◆ **Task brief**
Restate word for word the line containing "image demonstrates normal" and every following line in the material below, up to and including the last one.

————————

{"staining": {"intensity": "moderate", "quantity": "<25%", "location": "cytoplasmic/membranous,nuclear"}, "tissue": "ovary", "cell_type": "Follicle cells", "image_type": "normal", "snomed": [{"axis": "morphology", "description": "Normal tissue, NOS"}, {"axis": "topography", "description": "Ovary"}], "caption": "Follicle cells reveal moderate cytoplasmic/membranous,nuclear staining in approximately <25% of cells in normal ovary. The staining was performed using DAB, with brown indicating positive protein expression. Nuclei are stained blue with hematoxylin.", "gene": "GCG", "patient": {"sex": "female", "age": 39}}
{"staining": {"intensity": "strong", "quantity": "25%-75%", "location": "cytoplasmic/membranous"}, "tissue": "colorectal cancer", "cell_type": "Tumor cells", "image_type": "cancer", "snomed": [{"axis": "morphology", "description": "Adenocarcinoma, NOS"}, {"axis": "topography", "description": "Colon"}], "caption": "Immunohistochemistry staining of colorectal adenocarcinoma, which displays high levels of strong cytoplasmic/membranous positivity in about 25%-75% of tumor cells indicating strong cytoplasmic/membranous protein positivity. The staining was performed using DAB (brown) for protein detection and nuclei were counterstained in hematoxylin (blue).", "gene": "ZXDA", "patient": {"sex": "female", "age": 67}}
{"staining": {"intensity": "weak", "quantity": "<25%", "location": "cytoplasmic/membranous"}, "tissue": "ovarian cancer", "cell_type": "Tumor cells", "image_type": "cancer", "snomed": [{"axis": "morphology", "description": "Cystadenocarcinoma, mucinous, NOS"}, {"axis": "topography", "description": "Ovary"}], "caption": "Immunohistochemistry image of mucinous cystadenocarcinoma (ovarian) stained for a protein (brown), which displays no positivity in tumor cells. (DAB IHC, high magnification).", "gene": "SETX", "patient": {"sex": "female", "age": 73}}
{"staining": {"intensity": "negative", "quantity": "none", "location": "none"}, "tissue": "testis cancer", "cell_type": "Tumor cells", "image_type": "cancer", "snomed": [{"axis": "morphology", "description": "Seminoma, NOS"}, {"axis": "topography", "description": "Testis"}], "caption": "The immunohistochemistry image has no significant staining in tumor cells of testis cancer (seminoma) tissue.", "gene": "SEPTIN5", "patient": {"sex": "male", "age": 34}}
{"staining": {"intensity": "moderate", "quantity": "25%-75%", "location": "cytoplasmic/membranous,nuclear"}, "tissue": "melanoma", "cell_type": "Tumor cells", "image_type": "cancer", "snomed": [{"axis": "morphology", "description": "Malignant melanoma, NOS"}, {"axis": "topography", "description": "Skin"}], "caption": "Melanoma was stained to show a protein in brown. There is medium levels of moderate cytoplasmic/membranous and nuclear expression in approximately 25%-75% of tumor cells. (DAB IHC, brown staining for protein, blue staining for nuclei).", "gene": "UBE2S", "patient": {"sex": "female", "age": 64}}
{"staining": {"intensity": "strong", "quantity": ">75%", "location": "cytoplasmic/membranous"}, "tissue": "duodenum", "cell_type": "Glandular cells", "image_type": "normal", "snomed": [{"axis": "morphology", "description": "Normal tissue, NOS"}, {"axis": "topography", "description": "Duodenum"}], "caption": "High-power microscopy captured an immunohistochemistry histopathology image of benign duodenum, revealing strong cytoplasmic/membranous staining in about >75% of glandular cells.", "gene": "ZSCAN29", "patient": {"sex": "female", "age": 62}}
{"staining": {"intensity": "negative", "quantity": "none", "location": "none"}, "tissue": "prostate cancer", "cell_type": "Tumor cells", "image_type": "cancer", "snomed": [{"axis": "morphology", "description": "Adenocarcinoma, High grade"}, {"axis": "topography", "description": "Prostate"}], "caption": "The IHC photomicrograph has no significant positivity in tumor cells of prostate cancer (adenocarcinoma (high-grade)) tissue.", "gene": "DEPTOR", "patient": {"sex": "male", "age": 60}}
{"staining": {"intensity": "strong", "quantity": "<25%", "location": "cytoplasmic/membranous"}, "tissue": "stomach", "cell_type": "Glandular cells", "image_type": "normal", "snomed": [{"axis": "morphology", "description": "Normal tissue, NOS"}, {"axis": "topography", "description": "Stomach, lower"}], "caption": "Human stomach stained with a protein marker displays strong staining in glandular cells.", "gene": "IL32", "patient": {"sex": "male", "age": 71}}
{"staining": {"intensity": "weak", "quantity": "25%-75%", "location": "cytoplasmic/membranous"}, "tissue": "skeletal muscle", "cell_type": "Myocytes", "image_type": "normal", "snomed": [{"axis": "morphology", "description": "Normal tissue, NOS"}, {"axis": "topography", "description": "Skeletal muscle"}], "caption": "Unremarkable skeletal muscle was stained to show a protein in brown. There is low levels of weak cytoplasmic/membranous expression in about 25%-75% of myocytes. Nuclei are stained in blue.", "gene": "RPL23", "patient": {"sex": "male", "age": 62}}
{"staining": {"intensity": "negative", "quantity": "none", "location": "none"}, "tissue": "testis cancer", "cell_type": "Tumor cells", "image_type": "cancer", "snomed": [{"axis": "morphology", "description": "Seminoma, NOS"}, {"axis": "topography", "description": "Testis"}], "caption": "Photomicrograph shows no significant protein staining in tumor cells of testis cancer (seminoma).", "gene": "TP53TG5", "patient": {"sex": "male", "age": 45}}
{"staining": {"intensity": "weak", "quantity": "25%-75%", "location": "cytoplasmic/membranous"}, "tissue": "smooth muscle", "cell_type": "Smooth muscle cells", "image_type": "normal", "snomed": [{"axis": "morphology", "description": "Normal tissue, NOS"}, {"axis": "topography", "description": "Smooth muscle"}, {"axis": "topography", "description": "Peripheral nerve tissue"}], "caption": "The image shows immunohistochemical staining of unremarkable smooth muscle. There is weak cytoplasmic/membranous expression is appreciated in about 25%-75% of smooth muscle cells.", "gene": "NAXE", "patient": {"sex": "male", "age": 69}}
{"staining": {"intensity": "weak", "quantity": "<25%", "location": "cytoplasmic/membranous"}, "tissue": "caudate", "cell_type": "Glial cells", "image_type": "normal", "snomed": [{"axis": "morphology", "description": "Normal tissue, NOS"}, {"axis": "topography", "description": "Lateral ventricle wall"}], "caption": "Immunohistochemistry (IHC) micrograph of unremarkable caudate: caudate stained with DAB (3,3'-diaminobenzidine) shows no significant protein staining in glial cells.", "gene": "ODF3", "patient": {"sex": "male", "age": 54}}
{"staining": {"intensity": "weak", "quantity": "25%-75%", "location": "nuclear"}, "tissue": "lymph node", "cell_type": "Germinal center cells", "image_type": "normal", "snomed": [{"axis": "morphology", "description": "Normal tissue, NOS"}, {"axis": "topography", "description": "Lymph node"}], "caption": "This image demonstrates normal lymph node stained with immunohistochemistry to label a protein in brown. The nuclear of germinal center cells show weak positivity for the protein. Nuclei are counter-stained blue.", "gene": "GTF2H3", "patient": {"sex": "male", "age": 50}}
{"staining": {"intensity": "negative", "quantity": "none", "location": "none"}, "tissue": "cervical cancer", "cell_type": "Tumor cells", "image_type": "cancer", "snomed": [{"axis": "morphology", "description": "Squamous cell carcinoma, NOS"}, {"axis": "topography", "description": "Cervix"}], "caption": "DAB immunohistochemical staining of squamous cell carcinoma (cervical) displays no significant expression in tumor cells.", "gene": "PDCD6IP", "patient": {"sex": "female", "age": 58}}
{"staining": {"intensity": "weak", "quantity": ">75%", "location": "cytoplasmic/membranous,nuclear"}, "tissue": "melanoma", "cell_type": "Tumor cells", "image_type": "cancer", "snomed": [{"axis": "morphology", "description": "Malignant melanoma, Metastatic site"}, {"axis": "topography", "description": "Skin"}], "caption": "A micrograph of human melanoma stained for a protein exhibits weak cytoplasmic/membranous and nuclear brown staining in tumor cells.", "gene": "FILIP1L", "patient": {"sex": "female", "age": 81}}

————————

◆ **Solution for this problem**
{"staining": {"intensity": "weak", "quantity": "25%-75%", "location": "nuclear"}, "tissue": "lymph node", "cell_type": "Germinal center cells", "image_type": "normal", "snomed": [{"axis": "morphology", "description": "Normal tissue, NOS"}, {"axis": "topography", "description": "Lymph node"}], "caption": "This image demonstrates normal lymph node stained with immunohistochemistry to label a protein in brown. The nuclear of germinal center cells show weak positivity for the protein. Nuclei are counter-stained blue.", "gene": "GTF2H3", "patient": {"sex": "male", "age": 50}}
{"staining": {"intensity": "negative", "quantity": "none", "location": "none"}, "tissue": "cervical cancer", "cell_type": "Tumor cells", "image_type": "cancer", "snomed": [{"axis": "morphology", "description": "Squamous cell carcinoma, NOS"}, {"axis": "topography", "description": "Cervix"}], "caption": "DAB immunohistochemical staining of squamous cell carcinoma (cervical) displays no significant expression in tumor cells.", "gene": "PDCD6IP", "patient": {"sex": "female", "age": 58}}
{"staining": {"intensity": "weak", "quantity": ">75%", "location": "cytoplasmic/membranous,nuclear"}, "tissue": "melanoma", "cell_type": "Tumor cells", "image_type": "cancer", "snomed": [{"axis": "morphology", "description": "Malignant melanoma, Metastatic site"}, {"axis": "topography", "description": "Skin"}], "caption": "A micrograph of human melanoma stained for a protein exhibits weak cytoplasmic/membranous and nuclear brown staining in tumor cells.", "gene": "FILIP1L", "patient": {"sex": "female", "age": 81}}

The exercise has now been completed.